(Collection entries)

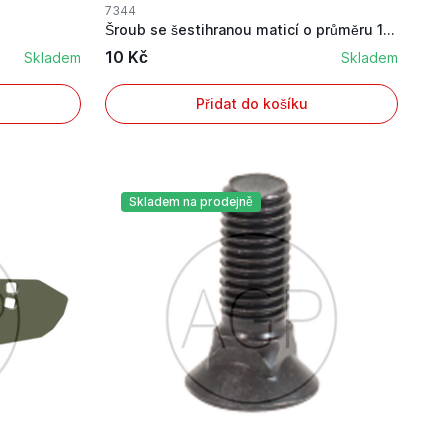
7344
Šroub se šestihranou maticí o průměru 12 mm
10 Kč
Skladem
Skladem
Přidat do košíku
Skladem na prodejně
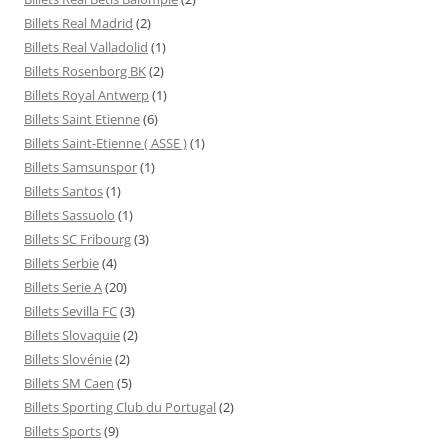
Billets Real Madrid
(2)
Billets Real Valladolid
(1)
Billets Rosenborg BK
(2)
Billets Royal Antwerp
(1)
Billets Saint Etienne
(6)
Billets Saint-Etienne ( ASSE )
(1)
Billets Samsunspor
(1)
Billets Santos
(1)
Billets Sassuolo
(1)
Billets SC Fribourg
(3)
Billets Serbie
(4)
Billets Serie A
(20)
Billets Sevilla FC
(3)
Billets Slovaquie
(2)
Billets Slovénie
(2)
Billets SM Caen
(5)
Billets Sporting Club du Portugal
(2)
Billets Sports
(9)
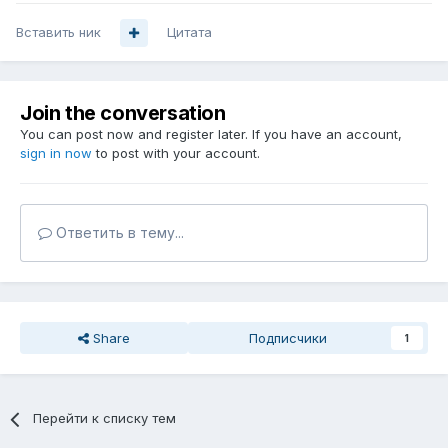
Вставить ник
Цитата
Join the conversation
You can post now and register later. If you have an account,
sign in now
to post with your account.
Ответить в тему...
Share
Подписчики
1
Перейти к списку тем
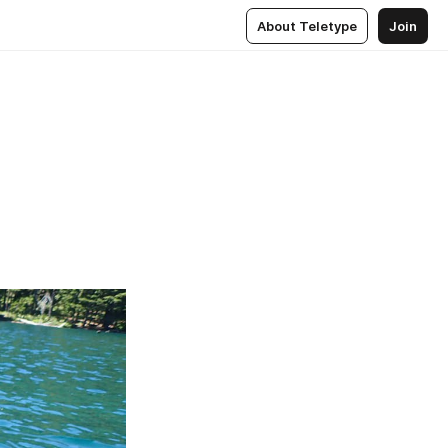
About Teletype
Join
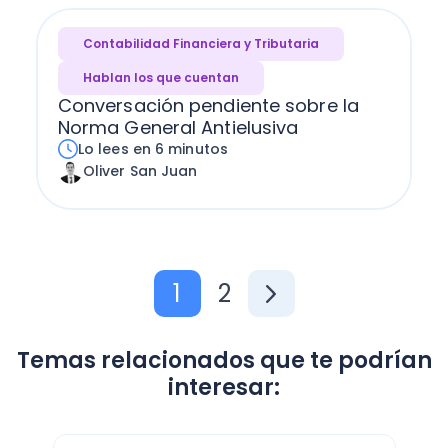
Contabilidad Financiera y Tributaria
Hablan los que cuentan
Conversación pendiente sobre la
Norma General Antielusiva
Lo lees en 6 minutos
Oliver San Juan
1
2
Temas relacionados que te podrían
interesar:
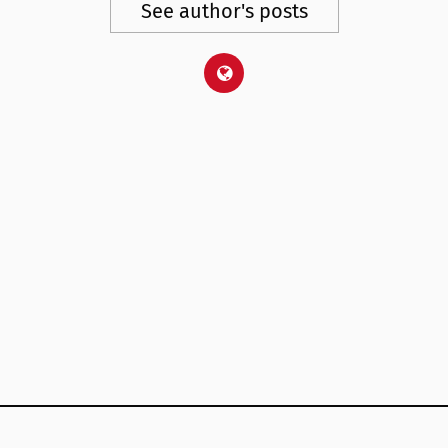
See author's posts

Brief: Return each entry exactly as it appears above, but exclude the pictures.

Solution for this exercise:
7344
Šroub se šestihranou maticí o průměru 12 mm
10 Kč
Skladem
Skladem
Přidat do košíku
Skladem na prodejně
Billets Real Madrid
(2)
Billets Real Valladolid
(1)
Billets Rosenborg BK
(2)
Billets Royal Antwerp
(1)
Billets Saint Etienne
(6)
Billets Saint-Etienne ( ASSE )
(1)
Billets Samsunspor
(1)
Billets Santos
(1)
Billets Sassuolo
(1)
Billets SC Fribourg
(3)
Billets Serbie
(4)
Billets Serie A
(20)
Billets Sevilla FC
(3)
Billets Slovaquie
(2)
Billets Slovénie
(2)
Billets SM Caen
(5)
Billets Sporting Club du Portugal
(2)
Billets Sports
(9)
Вставить ник
Цитата
Join the conversation
You can post now and register later. If you have an account,
sign in now
to post with your account.
Ответить в тему...
Share
Подписчики
1
Перейти к списку тем
About Teletype
Join
Contabilidad Financiera y Tributaria
Hablan los que cuentan
Conversación pendiente sobre la
Norma General Antielusiva
Lo lees en 6 minutos
Oliver San Juan
1
2
Temas relacionados que te podrían
interesar:
See author's posts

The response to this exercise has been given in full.